In Romania, U.S. air base creates economic boom
MIHAIL KOGALNICEANU, Romania — Gheorghe Enache calls himself lucky.
Americans at the nearby base call him a smart businessman. Either way, the hotel owner is a rich man in this farming village, profiting from the American troops who train at the nearby air base.
He and other Romanian business owners are banking on making even more money with plans to rotate brigade-sized groups of U.S. soldiers through the region, beginning as early as next summer.
“It’s very good for us,” Enache said, sipping a glass of Fanta and puffing on a cigarette at a table at Hotel Emi’s restaurant. “This is big.”

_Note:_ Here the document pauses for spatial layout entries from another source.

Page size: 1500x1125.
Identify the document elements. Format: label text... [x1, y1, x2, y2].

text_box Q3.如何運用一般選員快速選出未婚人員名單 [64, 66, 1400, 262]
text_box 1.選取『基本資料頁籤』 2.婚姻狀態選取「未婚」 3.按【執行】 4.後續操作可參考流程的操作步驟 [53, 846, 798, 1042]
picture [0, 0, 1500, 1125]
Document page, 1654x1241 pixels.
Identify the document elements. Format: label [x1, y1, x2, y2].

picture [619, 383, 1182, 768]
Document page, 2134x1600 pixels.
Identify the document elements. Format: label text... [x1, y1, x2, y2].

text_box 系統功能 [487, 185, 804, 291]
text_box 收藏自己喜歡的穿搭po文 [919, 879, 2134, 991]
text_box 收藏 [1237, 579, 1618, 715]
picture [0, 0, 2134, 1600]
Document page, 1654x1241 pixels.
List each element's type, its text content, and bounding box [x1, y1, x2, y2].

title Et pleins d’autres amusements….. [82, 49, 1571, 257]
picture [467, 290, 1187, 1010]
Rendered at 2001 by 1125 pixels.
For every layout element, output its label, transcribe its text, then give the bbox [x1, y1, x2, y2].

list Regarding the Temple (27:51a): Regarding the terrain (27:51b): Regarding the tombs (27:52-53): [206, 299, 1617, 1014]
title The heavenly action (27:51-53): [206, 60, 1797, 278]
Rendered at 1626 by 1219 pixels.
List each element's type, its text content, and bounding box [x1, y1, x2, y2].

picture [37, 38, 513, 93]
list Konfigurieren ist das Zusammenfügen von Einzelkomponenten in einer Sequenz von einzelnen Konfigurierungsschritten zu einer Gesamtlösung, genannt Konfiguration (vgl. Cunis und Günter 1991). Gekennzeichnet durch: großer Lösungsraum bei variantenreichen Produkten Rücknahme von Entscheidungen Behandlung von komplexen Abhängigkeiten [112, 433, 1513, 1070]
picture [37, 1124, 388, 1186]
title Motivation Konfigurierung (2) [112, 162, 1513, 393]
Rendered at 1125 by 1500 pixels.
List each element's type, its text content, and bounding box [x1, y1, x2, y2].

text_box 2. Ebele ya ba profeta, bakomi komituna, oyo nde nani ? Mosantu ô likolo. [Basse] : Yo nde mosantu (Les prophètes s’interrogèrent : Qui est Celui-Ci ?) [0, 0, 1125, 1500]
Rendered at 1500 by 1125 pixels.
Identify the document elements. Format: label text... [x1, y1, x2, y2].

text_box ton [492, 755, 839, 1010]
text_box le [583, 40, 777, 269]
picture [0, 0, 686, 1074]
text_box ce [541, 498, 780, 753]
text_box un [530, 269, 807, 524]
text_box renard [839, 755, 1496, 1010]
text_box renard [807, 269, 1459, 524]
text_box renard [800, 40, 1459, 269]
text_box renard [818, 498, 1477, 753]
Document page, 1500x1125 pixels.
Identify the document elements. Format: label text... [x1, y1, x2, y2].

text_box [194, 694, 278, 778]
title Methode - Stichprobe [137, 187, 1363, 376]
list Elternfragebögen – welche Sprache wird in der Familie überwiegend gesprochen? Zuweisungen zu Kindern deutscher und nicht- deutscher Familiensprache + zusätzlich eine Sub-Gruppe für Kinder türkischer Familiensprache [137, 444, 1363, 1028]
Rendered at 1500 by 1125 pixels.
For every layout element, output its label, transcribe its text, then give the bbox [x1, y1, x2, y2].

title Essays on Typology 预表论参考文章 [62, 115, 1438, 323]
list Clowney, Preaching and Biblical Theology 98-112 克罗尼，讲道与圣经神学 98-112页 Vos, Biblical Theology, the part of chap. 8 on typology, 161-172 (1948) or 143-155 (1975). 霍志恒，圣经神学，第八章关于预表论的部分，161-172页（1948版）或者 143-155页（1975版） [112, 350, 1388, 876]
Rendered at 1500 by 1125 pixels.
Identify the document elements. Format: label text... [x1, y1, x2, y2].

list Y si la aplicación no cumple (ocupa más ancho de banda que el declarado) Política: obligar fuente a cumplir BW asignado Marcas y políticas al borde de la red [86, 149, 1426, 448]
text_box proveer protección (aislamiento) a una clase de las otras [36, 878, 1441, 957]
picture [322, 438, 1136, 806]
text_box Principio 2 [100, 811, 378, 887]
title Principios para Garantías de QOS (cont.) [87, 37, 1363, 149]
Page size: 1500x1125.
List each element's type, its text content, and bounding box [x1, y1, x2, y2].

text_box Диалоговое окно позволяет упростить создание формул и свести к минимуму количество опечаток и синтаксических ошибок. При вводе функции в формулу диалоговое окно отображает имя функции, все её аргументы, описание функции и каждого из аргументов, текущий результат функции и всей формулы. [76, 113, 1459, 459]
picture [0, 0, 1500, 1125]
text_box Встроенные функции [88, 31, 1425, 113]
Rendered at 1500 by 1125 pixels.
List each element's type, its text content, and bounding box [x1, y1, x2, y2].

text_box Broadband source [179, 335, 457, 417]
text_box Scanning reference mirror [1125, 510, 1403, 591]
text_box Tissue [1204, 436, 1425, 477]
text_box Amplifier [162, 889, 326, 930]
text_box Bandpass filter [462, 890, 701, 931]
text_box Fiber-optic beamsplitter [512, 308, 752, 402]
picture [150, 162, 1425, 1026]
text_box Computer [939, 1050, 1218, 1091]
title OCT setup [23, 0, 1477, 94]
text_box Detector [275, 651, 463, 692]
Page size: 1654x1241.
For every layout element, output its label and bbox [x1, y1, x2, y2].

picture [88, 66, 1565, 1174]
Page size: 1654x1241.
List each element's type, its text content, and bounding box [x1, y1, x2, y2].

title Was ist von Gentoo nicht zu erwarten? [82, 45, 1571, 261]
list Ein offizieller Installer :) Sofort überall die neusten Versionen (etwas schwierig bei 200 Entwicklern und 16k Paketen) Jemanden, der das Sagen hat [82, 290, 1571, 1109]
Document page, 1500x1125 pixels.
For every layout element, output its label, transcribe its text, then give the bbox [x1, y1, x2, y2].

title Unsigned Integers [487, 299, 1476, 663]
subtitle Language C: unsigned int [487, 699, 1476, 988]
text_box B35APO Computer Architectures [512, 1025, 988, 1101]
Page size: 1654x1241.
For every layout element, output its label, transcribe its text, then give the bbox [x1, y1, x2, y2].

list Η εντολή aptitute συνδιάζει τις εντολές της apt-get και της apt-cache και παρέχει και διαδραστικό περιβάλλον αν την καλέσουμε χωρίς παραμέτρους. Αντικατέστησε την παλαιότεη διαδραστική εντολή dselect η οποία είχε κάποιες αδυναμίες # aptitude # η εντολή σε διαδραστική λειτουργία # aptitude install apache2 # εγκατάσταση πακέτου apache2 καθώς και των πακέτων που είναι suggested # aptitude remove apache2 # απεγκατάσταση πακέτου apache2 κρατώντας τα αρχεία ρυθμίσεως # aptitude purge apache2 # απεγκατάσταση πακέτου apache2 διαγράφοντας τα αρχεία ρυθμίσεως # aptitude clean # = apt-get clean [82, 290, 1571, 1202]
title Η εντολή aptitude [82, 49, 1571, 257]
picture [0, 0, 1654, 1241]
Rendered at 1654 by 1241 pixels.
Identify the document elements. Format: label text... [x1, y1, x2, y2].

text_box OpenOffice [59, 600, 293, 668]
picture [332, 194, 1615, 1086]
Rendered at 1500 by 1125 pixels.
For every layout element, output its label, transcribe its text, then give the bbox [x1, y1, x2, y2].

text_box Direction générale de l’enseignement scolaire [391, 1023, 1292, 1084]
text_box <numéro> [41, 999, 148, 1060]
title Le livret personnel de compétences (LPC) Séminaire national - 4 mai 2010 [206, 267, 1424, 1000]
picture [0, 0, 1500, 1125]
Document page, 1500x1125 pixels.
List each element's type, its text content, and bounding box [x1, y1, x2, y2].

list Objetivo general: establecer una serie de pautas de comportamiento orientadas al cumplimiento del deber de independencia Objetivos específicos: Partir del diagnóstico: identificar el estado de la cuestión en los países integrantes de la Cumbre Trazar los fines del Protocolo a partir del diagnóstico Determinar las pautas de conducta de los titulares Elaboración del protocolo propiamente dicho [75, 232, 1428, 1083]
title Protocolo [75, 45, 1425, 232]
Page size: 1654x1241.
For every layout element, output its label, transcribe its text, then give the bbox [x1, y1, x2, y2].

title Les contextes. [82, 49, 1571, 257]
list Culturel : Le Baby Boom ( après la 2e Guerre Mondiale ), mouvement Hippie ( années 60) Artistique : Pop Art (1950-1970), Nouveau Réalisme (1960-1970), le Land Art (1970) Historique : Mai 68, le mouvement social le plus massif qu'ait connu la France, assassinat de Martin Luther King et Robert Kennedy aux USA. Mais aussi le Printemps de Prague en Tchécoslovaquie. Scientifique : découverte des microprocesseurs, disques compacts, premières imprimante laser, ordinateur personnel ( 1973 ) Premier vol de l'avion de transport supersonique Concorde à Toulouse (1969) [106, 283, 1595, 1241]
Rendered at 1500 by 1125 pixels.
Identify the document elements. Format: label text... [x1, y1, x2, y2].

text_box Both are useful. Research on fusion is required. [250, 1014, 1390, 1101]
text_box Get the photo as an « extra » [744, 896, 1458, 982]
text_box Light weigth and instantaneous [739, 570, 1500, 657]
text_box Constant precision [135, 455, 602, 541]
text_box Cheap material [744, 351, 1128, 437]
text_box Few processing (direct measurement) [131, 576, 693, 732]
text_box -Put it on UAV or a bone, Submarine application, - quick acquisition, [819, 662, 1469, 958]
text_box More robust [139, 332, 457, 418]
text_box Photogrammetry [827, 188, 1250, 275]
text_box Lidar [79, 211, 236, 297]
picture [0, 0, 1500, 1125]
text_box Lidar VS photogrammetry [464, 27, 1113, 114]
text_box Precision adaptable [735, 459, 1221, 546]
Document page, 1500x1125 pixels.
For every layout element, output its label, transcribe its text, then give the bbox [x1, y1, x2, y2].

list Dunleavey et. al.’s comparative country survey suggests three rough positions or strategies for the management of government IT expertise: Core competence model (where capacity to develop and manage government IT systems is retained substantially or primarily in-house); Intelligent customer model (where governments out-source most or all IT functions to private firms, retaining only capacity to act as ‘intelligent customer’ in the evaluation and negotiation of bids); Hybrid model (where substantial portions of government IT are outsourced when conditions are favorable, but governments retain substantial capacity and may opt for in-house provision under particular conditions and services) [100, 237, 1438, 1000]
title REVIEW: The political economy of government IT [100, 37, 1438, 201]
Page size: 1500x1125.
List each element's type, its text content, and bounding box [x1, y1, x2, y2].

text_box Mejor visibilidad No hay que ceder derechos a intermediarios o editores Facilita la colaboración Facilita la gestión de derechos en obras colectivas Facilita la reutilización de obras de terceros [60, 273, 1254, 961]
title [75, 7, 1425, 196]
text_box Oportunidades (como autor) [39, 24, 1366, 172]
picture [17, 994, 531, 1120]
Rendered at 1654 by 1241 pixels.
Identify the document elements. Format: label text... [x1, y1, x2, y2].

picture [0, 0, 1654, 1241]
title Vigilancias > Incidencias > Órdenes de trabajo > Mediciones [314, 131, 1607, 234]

The U.S. military looks to Romania as a new NATO ally willing to provide strategic bases that are cheaper and closer to Central Europe and Middle East hot spots without Western Europe’s restrictions. Romania, one of the poorest nations in Europe, sees the rotations as an economic boost.
The presence of American troops near the Black Sea port city of Constanta will probably have little direct economic impact on the country of 23 million. But the hope is that if the U.S. military is in Romania, American corporations will follow.
Whether or not that happens, the Pentagon is pouring millions into the local economy near the base and training areas. The U.S. government is spending $35 million in fiscal 2007 to tear down old buildings and build new ones at an adjacent former Romanian army base, according to the Army Corps of Engineers. The new facilities will house and feed about 2,000 troops. An additional $20 million will be spent on adding more buildings to the site the following year and improving Mihail Kogalniceanu Air Base, also known as “MK.”
Former Halliburton subsidiary KBR is the big defense contractor on site, but the military is purchasing thousands of dollars’ worth of supplies a day from area businesses instead of shipping the stuff in from elsewhere.
Contractors also are employing hundreds of workers. This summer’s “Proof of Principle Exercise,” which started Aug. 17 and ends Oct. 22, is employing nearly 600 Romanians, from barbers to cooks.
Property values around the base have skyrocketed since the announcement of the rotations. Goat and sheep pastures worth $2,700 per hectare before the arrival of American soldiers are going for thousands of dollars more. For anyone interested, the land across from the gate is for sale.
Maj. Christopher Foote, the Joint Task Force-East director of logistics, said Romanian businessmen are eager to capitalize on the base buildup and foreign investment, but many are unsure what the Americans want or need.
“They ask a lot of questions,” Foote said. “They’re anxious to figure out a way to fit themselves into the economic growth. They’re seeing it and want to know how they can fit into it.”
The U.S. government has offered some help to area companies, providing seminars on how to bid for contracts and do business with the military.
Enache — who also is known as “Ge Ge” — and his wife, Gabriela, are one step ahead of most Romanian business owners. Their 18-room hotel is less than 100 yards away from the air base’s main gate and the only inn in town.
The Enaches planned to build the hotel in the late 1990s largely due to the international airport that shares an airstrip with the military base. But the Sept. 11, 2001, terrorist attacks against the United States changed everything. When the hotel opened in 2003, the U.S. military used the area as a launching point for troops heading into Iraq during the war.
The hotel rooms were soon full of airmen and soldiers, and the Enaches made changes to accommodate their American guests. Most staff members speak English, the air-conditioned restaurant offers wireless Internet and the top floor has a conference room that has been used for special command events and officer meetings.
The restaurant menu serves up Romanian dishes, but also offers pizza, chicken wings and American-style barbecue ribs.
The hotel lobby’s walls are adorned with letters of appreciation from American generals and letters of commendations from various U.S. military units.
The hotel has increased its staff by 20 percent because of the training, and the Enaches are planning to add another wing to the hotel that will provide an additional 50 guest rooms and a fitness center.
“It also will have a pool,” Enache said, smiling.
It, too, will be the only one in the area. There are no plans to build a swimming pool on base for troops.